Township in Ohio, US

Union Township is one of the fourteen townships of Clermont County, Ohio, United States. The population was 49,639 at the 2020 census.

==Geography==
Located in the western part of the county, it borders the following townships:
- Miami Township - north
- Stonelick Township - northeast
- Batavia Township - east
- Pierce Township - south
- Anderson Township, Hamilton County - west
- Columbia Township, Hamilton County - northwest corner

No municipalities are located in Union Township, although three census-designated places are located in the township:
- Part of Mount Carmel in the west
- Summerside in the northwest
- Part of Withamsville in the south

The township also contains the unincorporated area of Glen Este.

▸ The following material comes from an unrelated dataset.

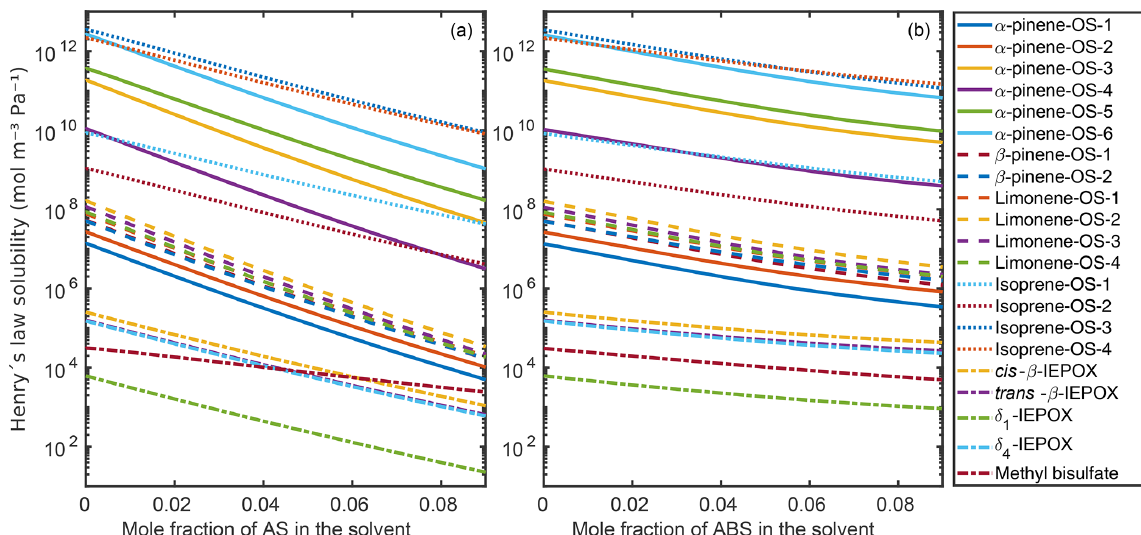
Figure 9. Infinite dilution Henry’s law solubilities in aqueous solutions of (a) ( NH 4 ) 2 SO 4 and (b) NH 4 HSO 4 at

The hamlet of Nine Mile had its own post office (under consecutive postmasters William D. Gaskins, William Holderfield, Charles A. John and George W. Irvin) from 19 April 1880 until September 1905, when mail was directed to New Richmond. One legacy of the former hamlet of Nine Mile is Nine Mile Cemetery.

==Name and history==
Established in 1811, it is one of 27 Union Townships statewide.

==Economy==
Total Quality Logistics is headquartered in the township.

==Government==
The township is governed by a three-member board of trustees, who are elected in November of odd-numbered years to a four-year term beginning on the following January 1. Two are elected in the year after the presidential election and one is elected in the year before it. There is also an elected township fiscal officer, who serves a four-year term beginning on April 1 of the year after the election, which is held in November of the year before the presidential election. Vacancies in the fiscal officership or on the board of trustees are filled by the remaining trustees.

Union Township has a public library, a branch of the Clermont County Public Library.